I don’t answer the question. Instead I decide to call his bluff. Here. Now.

“I don’t know. Is Testing Day over now?”

Alpha’s honey-brown eyes narrow into a look of pure puzzlement. “Testing Day has been over for hours. You graduated. Did you not believe me?”

I don’t say anything. I don’t know what to say. His tone is one of finality; his eyes seal my fate. In this instant I know. This is real. And now I’m drowning in an ocean of disappointment, pulled under by a rogue wave of reality. I’m really done at Peel. I can feel it. And that means I’m really done with Abe.

I start to push myself up, but Alpha grabs both of my shoulders and pushes me back to the floor. “Uh-uh. First you have to promise me that you’re past trying to run away.”

I’m Annum Guard now. Annum Guard. An organization I’ve never heard of. I have to come to grips with the fact that time travel might be possible. I think. Ugh, I don’t know what to think. But one thing I do know is that Alpha is stronger than me and clearly has more combat training, so I’d be foolish to try to take him in a fight again.

“We’re past it,” I say.

Alpha’s hand reaches down again, and this time I take it. He pulls me to my feet. “Glad to hear it. Now you need to project again.”

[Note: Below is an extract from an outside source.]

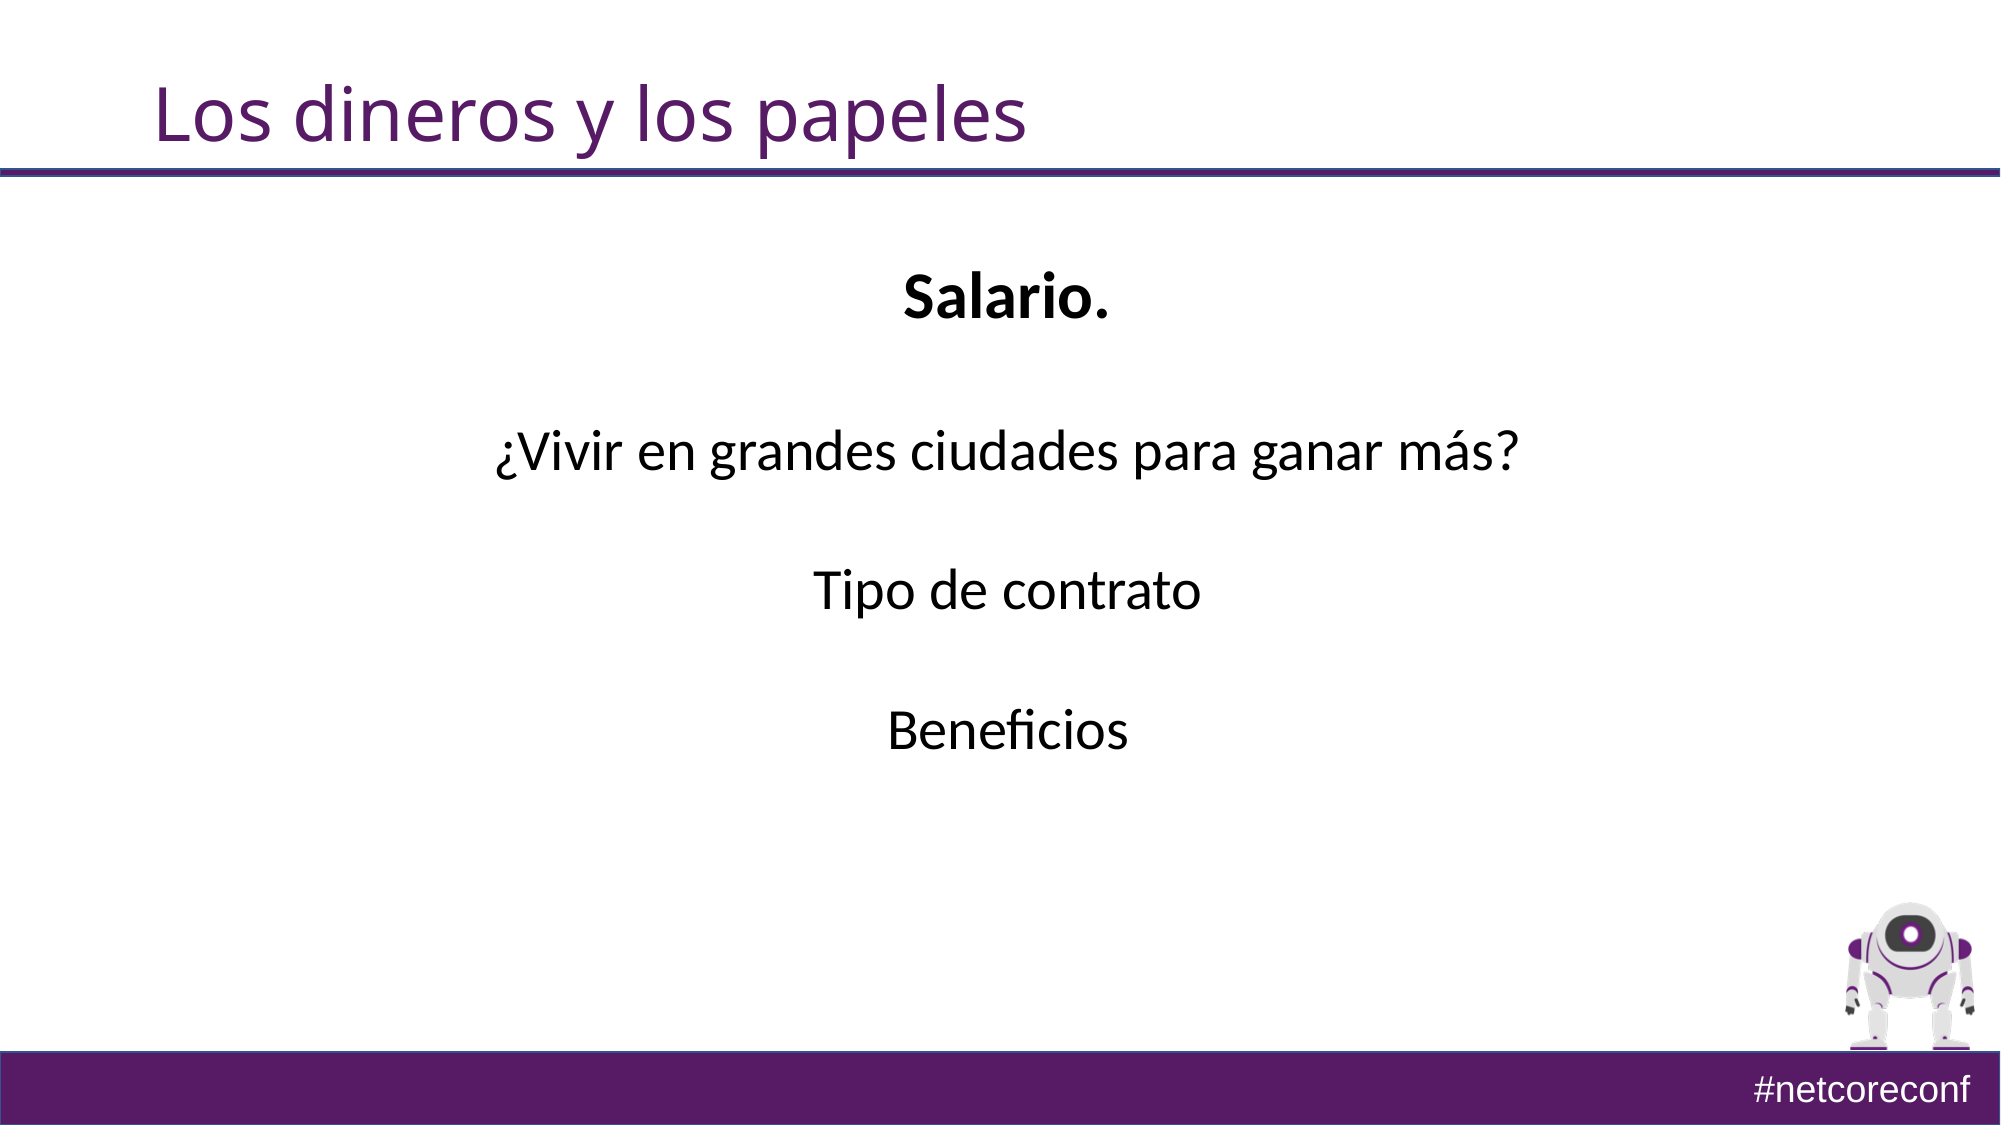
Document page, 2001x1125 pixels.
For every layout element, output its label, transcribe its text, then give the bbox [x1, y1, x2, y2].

My head snaps back. “I need to . . . what?”

Alpha takes hold of the watch hanging around my neck. “You’re not in the present.”

I blink. “How . . . I don’t . . .”

“When you go back in time, you lose time in the present day. If you go back twenty-five years, two minutes pass in the present for every one minute you’re gone. The further back you go, the more time passes. Ever heard of a Fibonacci sequence? It works like that.”

I try to process what he’s telling me. I don’t even know if I believe him.